Yes, we all have toileting habits, but like many of our other habits, we often don’t give them much thought. However, just as with our exercising and eating habits, our toileting habits can have health consequences over time.
What about you? Do you habitually wait so long to empty your bladder that you think you won’t make it to the bathroom in time? Do you sit on or hover over the toilet to urinate? Some women say, “It depends on where I am.” In a recent survey, most women said that they sit on the toilet to urinate when they are at home but that they’ll hover or crouch over the toilet when using a public restroom.
Which toileting habits are best for bladder health? The unfortunate answer is, we don’t know yet. However, recent studies have shown a link between waiting too long to urinate and lower urinary tract symptoms, like bladder leakage. Other factors may be involved too, like obesity, but there is growing evidence that our toileting behaviors can affect our bladder health.

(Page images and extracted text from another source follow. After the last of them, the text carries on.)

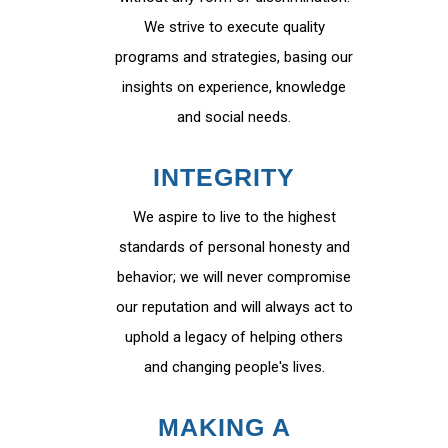
We strive to execute quality
programs and strategies, basing our
insights on experience, knowledge
and social needs.
INTEGRITY
We aspire to live to the highest
standards of personal honesty and
behavior; we will never compromise
our reputation and will always act to
uphold a legacy of helping others
and changing people's lives.
MAKING A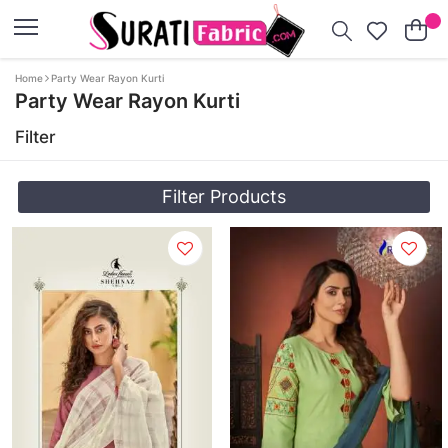
Home
Party Wear Rayon Kurti
Party Wear Rayon Kurti
Filter
Filter Products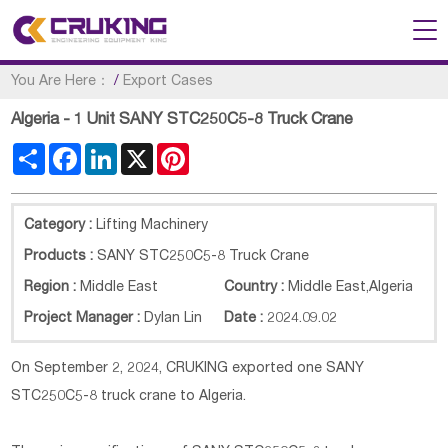
You Are Here：
/
Export Cases
Algeria - 1 Unit SANY STC250C5-8 Truck Crane
Share
Facebook
LinkedIn
X
Pinterest
Category :
Lifting Machinery
Products :
SANY STC250C5-8 Truck Crane
Region :
Middle East
Country :
Middle East
,
Algeria
Project Manager :
Dylan Lin
Date :
2024.09.02
On September 2, 2024, CRUKING exported one SANY
STC250C5-8 truck crane to Algeria.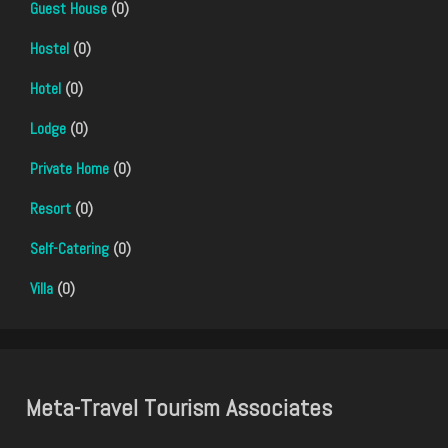
Guest House
(0)
Hostel
(0)
Hotel
(0)
Lodge
(0)
Private Home
(0)
Resort
(0)
Self-Catering
(0)
Villa
(0)
Meta-Travel Tourism Associates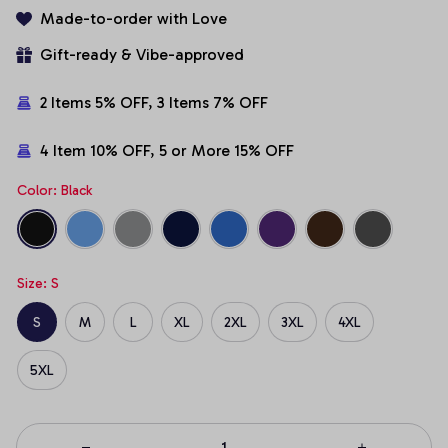
Made-to-order with Love
Gift-ready & Vibe-approved
2 Items 5% OFF, 3 Items 7% OFF
4 Item 10% OFF, 5 or More 15% OFF
Color: Black
Size: S
S
M
L
XL
2XL
3XL
4XL
5XL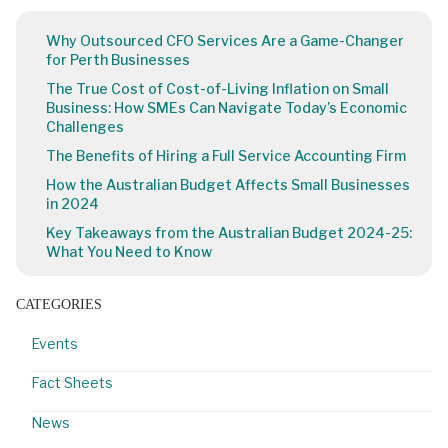
Why Outsourced CFO Services Are a Game-Changer
for Perth Businesses
The True Cost of Cost-of-Living Inflation on Small
Business: How SMEs Can Navigate Today’s Economic
Challenges
The Benefits of Hiring a Full Service Accounting Firm
How the Australian Budget Affects Small Businesses
in 2024
Key Takeaways from the Australian Budget 2024-25:
What You Need to Know
CATEGORIES
Events
Fact Sheets
News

When we were young children and just learning how to control our bladders, we were taught to pay attention to the urge to go. Yet as adults, many of us will ignore the urge to go because we don’t want to – or can’t stop what we’re doing – to use the toilet. When you don’t respond to your bladder’s increasing demand to urinate, several things happen. The pressure in your bladder increases and it can start to contract in response to the stretching of the bladder wall. Your bladder sphincter and pelvic floor contract more forcefully in an attempt to hold urine in the bladder, and if you avoid urination for too long, your bladder will ultimately “win” and leakage will occur.
Even if you don’t immediately leak, habitually delaying going to the bathroom can lead to over stretching which damages your bladder wall muscle. This in turn can lead to to the inability of your bladder to contract sufficiently so that you empty completely, as well as the development of kidney damage from “backed up” pressure from the bladder.
So, until we have more evidence about the effects of toileting behaviors let’s try to do the following. Go to the bathroom when you know you need to, don’t delay! Sit on the toilet seat so that you can relax and let your bladder empty completely. Paying attention to your bladder can help it and you, stay healthy!